Tasks for this exercise →
a – In the blog post on Exchange 2013 and VMware, transcribe the passage that begins at the words "Recently there has" and stops after "the newer recommendations.".
b – Answer these from the blog post on Exchange 2013 and VMware:
(i) What recommended maximum memory does the post give?
(ii) What is the title of the article VMware released in reply?
(iii) Which Exchange community member wrote an article responding to VMware's?
c – Take the blog post on Exchange 2013 and VMware further, starting after its final sentence.

----- Passage provided

Exchange 2013 & VMware – The latest round.

Recently there has been some back and forth on social media (Twitter & Blogs) around the following article published on the Exchange Team Blog:

Troubleshooting High CPU utilization issues in Exchange 2013
The article discusses several topics including Common Configuration Issues, Over-sizing and several performance metrics which can help Exchange administrators identify and hopefully resolve performance problems.
As a result of some of the recent updated recommendations, the Exchange 2013 Server Role Requirements calculator has been updated to reflect the newer recommendations.

The calculator can be found here: Exchange 2013 Server Role Requirements Calculator.

On key recommendation from Microsoft is the maximum Exchange Mailbox (or Multi-Role) Server sizing now being:

Recommended Maximum CPU Core Count


Recommended Maximum Memory

96 GB

In reply to the above, VMware have released the following article.

A Stronger Case For Virtualizing Exchange Server 2013 – Think “Performance”

Personally, I don’t think the article will (or has) had the effect VMware and Virtualization architects/admins would have liked due to its negativity. As such I am going to highlight the important points in this post.

In response to VMware’s article, a well known member of the Exchange community and MVP, Tony Redmond wrote the below article.

VMware tells Microsoft that they don’t know anything about Exchange 2013 performance

In this case, even as a strong Virtualization (and VMware) evangelist, I think Tony has some valid points.

Tony mentions the following regarding the sizing tool:

Most experienced people take the output from any general-purpose sizing tool and cast a cold eye over its recommendations to put them into context with the operational and business requirements for a deployment. In other words, the recommendations are adjusted. And yes, sometimes those recommendations are adjusted to make sure that Exchange 2013 works well when deployed on virtualized servers, either Hyper-V or VMware.

I totally agree! No matter if the sizing tool was recommending more CPUs or not, experienced architects should be making decisions based on many factors, the most important being their real world experience and using the calculator as a secondary (or tertiary) input and adjusting for the underlying infrastructure, regardless of it being physical or virtualized on one of many viable hypervisors.

----------
----- Provided data

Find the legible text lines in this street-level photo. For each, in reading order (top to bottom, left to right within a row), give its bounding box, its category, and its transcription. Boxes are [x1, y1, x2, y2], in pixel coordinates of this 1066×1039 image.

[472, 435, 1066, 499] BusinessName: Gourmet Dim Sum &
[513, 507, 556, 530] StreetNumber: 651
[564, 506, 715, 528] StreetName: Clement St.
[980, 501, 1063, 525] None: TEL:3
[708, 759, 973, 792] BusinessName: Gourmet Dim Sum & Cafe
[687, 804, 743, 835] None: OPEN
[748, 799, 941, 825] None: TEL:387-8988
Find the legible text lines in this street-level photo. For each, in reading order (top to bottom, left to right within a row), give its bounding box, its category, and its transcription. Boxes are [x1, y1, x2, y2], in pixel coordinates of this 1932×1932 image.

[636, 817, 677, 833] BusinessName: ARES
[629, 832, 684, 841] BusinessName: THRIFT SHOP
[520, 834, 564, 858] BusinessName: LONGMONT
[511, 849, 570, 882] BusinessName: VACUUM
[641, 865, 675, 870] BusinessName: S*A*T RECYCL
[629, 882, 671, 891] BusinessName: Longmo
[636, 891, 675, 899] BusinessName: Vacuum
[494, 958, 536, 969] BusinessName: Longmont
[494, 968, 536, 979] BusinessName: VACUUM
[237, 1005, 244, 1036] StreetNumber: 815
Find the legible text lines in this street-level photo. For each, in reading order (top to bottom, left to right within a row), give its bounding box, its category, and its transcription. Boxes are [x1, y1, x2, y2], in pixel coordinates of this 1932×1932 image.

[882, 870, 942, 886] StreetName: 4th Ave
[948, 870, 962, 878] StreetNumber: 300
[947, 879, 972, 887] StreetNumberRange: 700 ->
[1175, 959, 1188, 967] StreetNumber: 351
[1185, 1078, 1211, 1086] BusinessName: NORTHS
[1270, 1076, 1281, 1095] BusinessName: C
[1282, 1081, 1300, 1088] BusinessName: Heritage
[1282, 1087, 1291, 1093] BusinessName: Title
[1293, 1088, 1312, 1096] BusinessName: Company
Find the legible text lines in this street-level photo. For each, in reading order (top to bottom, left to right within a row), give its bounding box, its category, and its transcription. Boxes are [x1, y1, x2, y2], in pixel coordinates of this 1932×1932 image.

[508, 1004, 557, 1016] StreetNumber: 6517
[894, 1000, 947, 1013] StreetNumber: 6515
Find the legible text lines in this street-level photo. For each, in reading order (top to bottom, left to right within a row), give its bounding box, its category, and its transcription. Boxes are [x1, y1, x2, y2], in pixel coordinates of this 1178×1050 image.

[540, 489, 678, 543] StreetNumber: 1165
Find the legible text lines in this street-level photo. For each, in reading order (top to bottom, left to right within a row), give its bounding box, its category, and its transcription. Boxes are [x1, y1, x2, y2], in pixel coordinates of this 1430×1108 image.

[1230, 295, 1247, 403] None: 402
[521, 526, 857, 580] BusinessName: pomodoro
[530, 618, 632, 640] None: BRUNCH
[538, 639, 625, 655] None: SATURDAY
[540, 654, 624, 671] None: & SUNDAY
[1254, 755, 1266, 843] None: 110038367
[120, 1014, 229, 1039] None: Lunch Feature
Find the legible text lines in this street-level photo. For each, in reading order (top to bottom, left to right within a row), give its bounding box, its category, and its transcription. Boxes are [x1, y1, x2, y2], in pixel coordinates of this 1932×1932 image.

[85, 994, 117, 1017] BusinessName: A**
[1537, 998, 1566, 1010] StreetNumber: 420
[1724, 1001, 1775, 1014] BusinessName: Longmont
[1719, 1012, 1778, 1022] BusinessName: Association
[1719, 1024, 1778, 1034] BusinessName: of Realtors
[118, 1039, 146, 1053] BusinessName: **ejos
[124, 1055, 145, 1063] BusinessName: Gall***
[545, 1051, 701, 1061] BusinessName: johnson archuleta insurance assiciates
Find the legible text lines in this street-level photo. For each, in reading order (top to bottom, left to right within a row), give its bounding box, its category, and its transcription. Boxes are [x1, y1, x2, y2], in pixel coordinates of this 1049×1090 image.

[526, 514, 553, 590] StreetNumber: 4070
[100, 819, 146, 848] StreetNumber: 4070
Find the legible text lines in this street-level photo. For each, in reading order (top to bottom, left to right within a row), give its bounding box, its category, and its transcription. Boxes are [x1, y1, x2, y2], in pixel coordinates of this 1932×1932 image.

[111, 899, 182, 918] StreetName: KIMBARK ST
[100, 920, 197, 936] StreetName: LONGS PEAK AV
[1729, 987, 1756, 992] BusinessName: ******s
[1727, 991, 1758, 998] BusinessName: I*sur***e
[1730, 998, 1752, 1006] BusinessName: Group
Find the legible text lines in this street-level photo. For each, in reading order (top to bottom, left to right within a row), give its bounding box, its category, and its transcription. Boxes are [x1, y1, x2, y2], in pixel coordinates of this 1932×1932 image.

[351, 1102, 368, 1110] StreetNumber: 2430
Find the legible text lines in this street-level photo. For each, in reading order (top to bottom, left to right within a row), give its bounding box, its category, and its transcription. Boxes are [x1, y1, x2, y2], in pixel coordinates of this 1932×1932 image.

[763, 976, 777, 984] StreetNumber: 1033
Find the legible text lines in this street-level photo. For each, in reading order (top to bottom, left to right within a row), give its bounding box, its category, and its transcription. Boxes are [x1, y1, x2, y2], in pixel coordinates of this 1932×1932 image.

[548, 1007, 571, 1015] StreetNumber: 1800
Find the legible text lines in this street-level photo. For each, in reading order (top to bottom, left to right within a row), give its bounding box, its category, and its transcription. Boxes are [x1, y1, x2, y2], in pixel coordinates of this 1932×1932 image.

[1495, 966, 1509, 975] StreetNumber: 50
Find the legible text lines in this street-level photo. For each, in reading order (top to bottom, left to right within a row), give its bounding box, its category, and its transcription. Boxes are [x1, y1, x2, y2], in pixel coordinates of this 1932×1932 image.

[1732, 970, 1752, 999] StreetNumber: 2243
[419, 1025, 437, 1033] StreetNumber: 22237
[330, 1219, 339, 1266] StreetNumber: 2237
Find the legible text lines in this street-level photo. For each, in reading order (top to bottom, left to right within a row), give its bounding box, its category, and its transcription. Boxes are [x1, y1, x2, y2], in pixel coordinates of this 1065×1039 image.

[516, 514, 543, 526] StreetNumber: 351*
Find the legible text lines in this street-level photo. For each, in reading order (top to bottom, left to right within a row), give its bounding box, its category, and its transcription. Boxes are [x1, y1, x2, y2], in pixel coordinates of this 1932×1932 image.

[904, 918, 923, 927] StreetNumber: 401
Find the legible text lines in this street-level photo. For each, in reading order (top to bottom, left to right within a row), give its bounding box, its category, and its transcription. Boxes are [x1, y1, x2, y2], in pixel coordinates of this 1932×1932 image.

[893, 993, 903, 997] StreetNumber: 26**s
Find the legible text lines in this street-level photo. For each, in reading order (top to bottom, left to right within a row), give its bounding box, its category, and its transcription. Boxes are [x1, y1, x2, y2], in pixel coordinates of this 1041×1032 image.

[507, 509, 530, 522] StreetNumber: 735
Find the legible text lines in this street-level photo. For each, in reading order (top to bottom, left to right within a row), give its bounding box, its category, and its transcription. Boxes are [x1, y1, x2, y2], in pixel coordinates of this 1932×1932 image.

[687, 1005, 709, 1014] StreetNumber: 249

----------

Task results →
a –
Recently there has been some back and forth on social media (Twitter & Blogs) around the following article published on the Exchange Team Blog:

Troubleshooting High CPU utilization issues in Exchange 2013
The article discusses several topics including Common Configuration Issues, Over-sizing and several performance metrics which can help Exchange administrators identify and hopefully resolve performance problems.
As a result of some of the recent updated recommendations, the Exchange 2013 Server Role Requirements calculator has been updated to reflect the newer recommendations.

b –
(i) 96 GB
(ii) A Stronger Case For Virtualizing Exchange Server 2013 – Think “Performance”
(iii) Tony Redmond

c –
I also agree with the following point:

Third, wouldn’t it be better use of VMware’s time to publish well-argued and pertinent observations on how you can take the output of Microsoft sizing tools and adjust them for their platform

VMware can be considered the experts in their own technology and they should as Tony suggested publish and continue to update documentation on how best to successfully deploy Exchange on vSphere. There is no advantage in an “I told you so” style blog posts when Microsoft have actually published recommendations which to the one point of VMware’s blog that I agree with, Strengthens the case for Virtualization of Exchange.

For companies like Nutanix who have numerous Virtualization experts across multiple hypervisors including vSphere, Hyper-V and Acropolis (which is fully supported for Windows 2012 and Exchange) we should also post reference architectures and best practice guides on how to deploy Exchange successfully.

Tony also commented in reply to VMware’s post which was not favourable towards Multi-role deployments:

Combined role means a multi-role server, which I think that every reasonable expert working with Exchange has concluded is the only way to go because it increases server utilization and improves the overall resilience of any deployment. But it’s a bad thing in VMware’s world, which is a pity for them because Exchange 2016 only supports multi-role servers, so I guess they will just have to get used to that fact.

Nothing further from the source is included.